Жалобно зазвенела несчастная чернильная крышечка, прекратив южание. Ираклий Кирьянович со злостью шлепнул ее ладонью, заграбастал в горсть и со стуком надел на чернильницу: знай, дескать, свое место. Потом подпер ладонями подбородок и так просидел до конца дня, поглядывая на часы, молча, с тоской. Он думал об одном и том же: «И за каким чертом бог создал понедельники!»
Глава четвертая
ВРАГ НА ГОРИЗОНТЕ
На другой день Филипп Иванович Егоров пришел к профессору Чернохарову. Профессор только вчера прибыл из Одессы, где участвовал в качестве оппонента в защите докторской диссертации доцентом Масловским. Как показалось Егорову, Чернохаров был несколько взволнован — он ходил по кабинету.
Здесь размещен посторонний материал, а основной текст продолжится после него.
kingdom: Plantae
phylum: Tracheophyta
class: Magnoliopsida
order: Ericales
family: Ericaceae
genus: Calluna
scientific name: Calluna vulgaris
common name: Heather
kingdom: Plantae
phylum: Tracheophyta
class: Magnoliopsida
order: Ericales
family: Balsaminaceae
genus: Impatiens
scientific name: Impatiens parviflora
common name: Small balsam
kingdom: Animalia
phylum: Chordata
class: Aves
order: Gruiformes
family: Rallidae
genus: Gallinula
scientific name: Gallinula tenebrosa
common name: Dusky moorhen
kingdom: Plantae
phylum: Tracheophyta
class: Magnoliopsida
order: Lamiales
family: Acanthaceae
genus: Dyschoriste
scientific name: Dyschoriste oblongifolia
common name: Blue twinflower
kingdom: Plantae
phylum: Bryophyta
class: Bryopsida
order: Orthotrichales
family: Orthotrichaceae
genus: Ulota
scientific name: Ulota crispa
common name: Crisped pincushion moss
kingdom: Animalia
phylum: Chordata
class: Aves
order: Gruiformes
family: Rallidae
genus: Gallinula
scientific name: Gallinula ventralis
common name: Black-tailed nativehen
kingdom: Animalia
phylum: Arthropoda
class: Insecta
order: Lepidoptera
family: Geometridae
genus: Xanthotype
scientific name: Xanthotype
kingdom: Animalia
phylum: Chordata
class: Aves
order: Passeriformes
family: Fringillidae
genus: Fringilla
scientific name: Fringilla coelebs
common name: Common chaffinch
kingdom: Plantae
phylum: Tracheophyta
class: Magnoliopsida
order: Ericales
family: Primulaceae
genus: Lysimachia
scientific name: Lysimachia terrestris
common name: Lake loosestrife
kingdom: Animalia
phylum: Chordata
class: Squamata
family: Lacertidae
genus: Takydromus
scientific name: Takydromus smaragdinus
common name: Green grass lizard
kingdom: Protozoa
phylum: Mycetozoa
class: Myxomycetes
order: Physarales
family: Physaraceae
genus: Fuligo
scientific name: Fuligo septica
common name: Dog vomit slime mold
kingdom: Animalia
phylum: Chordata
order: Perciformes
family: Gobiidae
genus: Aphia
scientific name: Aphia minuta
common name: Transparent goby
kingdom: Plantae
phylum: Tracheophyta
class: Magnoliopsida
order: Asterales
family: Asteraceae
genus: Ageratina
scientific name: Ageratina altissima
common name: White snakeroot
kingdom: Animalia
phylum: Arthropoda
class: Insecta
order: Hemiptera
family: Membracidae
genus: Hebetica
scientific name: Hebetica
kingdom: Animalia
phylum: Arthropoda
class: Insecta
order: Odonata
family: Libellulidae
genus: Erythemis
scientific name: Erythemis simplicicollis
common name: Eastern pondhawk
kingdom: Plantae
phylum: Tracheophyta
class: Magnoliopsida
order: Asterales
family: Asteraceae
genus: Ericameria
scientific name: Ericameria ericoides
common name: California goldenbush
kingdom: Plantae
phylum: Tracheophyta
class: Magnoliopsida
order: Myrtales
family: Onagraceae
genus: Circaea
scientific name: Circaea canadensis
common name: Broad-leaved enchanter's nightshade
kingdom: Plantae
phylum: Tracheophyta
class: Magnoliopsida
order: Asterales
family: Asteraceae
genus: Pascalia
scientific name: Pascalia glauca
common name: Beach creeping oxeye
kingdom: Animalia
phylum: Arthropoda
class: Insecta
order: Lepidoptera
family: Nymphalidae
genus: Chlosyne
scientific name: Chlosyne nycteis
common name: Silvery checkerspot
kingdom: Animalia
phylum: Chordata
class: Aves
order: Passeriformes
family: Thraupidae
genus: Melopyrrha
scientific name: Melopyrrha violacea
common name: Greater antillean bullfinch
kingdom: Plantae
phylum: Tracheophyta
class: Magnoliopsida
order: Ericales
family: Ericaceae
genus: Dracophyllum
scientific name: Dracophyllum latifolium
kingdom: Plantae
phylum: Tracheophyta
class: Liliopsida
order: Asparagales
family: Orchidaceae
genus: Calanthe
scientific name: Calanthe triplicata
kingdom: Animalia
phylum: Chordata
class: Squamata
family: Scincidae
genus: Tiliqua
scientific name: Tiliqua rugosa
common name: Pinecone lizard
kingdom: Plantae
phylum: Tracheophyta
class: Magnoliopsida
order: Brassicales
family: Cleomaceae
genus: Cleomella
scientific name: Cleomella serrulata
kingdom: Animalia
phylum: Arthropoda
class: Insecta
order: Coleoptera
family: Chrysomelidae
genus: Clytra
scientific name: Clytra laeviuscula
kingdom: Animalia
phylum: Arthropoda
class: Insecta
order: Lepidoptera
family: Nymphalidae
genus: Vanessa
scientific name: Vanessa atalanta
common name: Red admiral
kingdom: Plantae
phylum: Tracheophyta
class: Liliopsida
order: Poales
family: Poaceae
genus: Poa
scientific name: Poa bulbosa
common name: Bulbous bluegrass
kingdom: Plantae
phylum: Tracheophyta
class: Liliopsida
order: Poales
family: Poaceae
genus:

— Разрешите? — спросил Филипп Иванович, приоткрыв дверь.
— Гм… Конечно. — Он с некоторым недоумением посмотрел на вошедшего, остановившись в дальнем углу комнаты.
— Здравствуйте, Ефим Тарасович!
— Приветствую вас, дорогой! Приветствую вас!
Такое же приветствие произносил и Карп Степаныч Карлюк. И это не случайно. Он просто-напросто подражал Чернохарову.
Заметьте, Ефим Тарасович слово «дорогой» употреблял, приветствуя и знакомых и незнакомых, а Карлюк прибавлял это слово только при обращении к знакомым, так как считал, что называть незнакомого «дорогой» позволительно будет не раньше, как после защиты докторской диссертации.